The thing that completely captured his imagination was Germany's extraordinary post-war recovery. "Almost every German city was destroyed during the war and every institution corrupted by the Nazis," says Frayn. "The idea that after this total desolation they could create this stable democracy, when they had very little democratic tradition to go back to, and a very decent society, which has survived ever since, is an incredible achievement and every time I go back to Germany, I am amazed again by it. All nations experience difficulties and all individuals have disasters in their lives and to see this colossal example of recovery is absolutely inspiring."

 

In 1972, Brandt was in the middle of masterminding West Germany's reconciliation with the East and Frayn followed the story of his political demise two years later with interest. But quite what triggered him to write a play about it 30 years later, he can't recall.

 

"I remember thinking I wanted to write something about post-war Germany and its recovery," he says. "I also wanted to write something about the complexity of the political process in general and Germany was such an extreme example.
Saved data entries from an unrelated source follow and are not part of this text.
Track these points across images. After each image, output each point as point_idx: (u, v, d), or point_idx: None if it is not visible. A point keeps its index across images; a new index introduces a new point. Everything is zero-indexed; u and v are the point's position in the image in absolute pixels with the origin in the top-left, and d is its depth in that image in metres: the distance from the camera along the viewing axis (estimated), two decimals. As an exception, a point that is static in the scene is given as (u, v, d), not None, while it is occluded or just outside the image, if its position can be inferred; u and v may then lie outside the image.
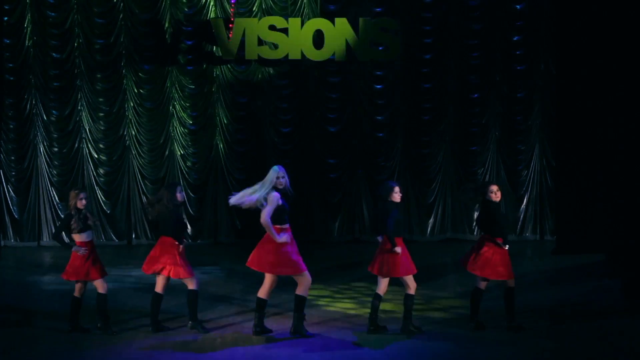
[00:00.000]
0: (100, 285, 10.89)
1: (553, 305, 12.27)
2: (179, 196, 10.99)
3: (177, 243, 10.84)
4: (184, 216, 11.23)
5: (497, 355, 10.02)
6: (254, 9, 17.84)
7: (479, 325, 10.91)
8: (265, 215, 10.38)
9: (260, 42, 17.74)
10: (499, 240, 10.80)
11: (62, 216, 10.67)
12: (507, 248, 10.80)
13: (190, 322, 10.99)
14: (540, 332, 10.80)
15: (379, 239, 10.89)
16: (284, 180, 10.54)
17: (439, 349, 10.19)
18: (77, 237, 10.84)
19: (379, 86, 18.19)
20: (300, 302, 10.65)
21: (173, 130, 18.11)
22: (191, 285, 10.93)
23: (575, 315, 11.68)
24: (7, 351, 10.13)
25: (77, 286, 10.96)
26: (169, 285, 10.99)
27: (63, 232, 11.05)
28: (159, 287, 10.95)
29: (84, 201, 10.86)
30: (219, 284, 13.95)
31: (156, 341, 10.50)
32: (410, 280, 10.83)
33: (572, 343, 10.32)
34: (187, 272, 10.86)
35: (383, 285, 10.84)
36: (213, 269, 15.33)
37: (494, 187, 10.96)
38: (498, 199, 10.94)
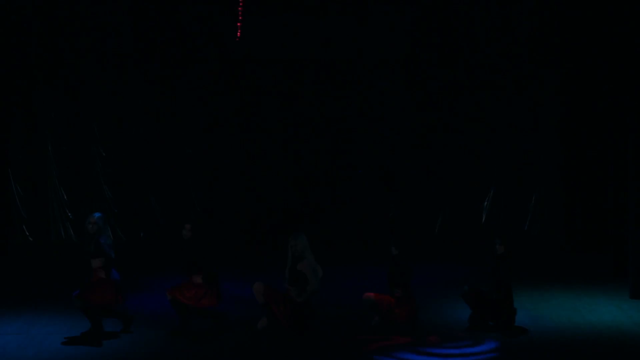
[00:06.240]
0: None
1: (560, 304, 12.28)
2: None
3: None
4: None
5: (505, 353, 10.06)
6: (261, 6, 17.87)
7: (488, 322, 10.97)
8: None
9: (267, 40, 17.77)
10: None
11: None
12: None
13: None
14: (547, 331, 10.81)
15: None
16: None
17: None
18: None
19: (386, 84, 18.19)
20: None
21: (181, 128, 18.15)
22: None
23: (582, 313, 11.69)
24: (16, 350, 10.17)
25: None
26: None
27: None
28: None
29: None
30: (227, 282, 13.95)
31: (164, 340, 10.54)
32: None
33: (578, 342, 10.34)
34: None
35: None
36: (220, 266, 15.33)
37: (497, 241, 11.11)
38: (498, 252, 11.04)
I also wanted to write about the complexity of the different possibilities and sides within ourselves and both Brandt and Guillaume were good examples of that. Guillaume was a great supporter of Brandt's, had great respect for him, possibly even loved him, and at the same time he devoted his life to spying on him. And although I think Brandt was a great man, he had terrible weaknesses. He was a drinker and a womaniser, as a lot of politicians are, but he was also a depressive and found it difficult to take decisions."

 

In a postscript to Methuen's published text of Democracy, Frayn says it was "the sheer complexity of the mixture" that finally convinced him to write the play. "Complexity is what the play is about: the complexity of human arrangements and of human beings themselves, and the difficulties that this creates in shaping and understanding our actions."

 

With Democracy powering onto the world's stages, Frayn has been hard at work on a screenplay of Spies, to be directed by his eldest daughter Rebecca. When we spoke, he had eight drafts under his belt. "I haven't had all that much success with film," he admits. "I've written quite a few films but the only one that had any success was Clockwise which John Cleese did. But I'm really keen to get this one right because it's for my daughter."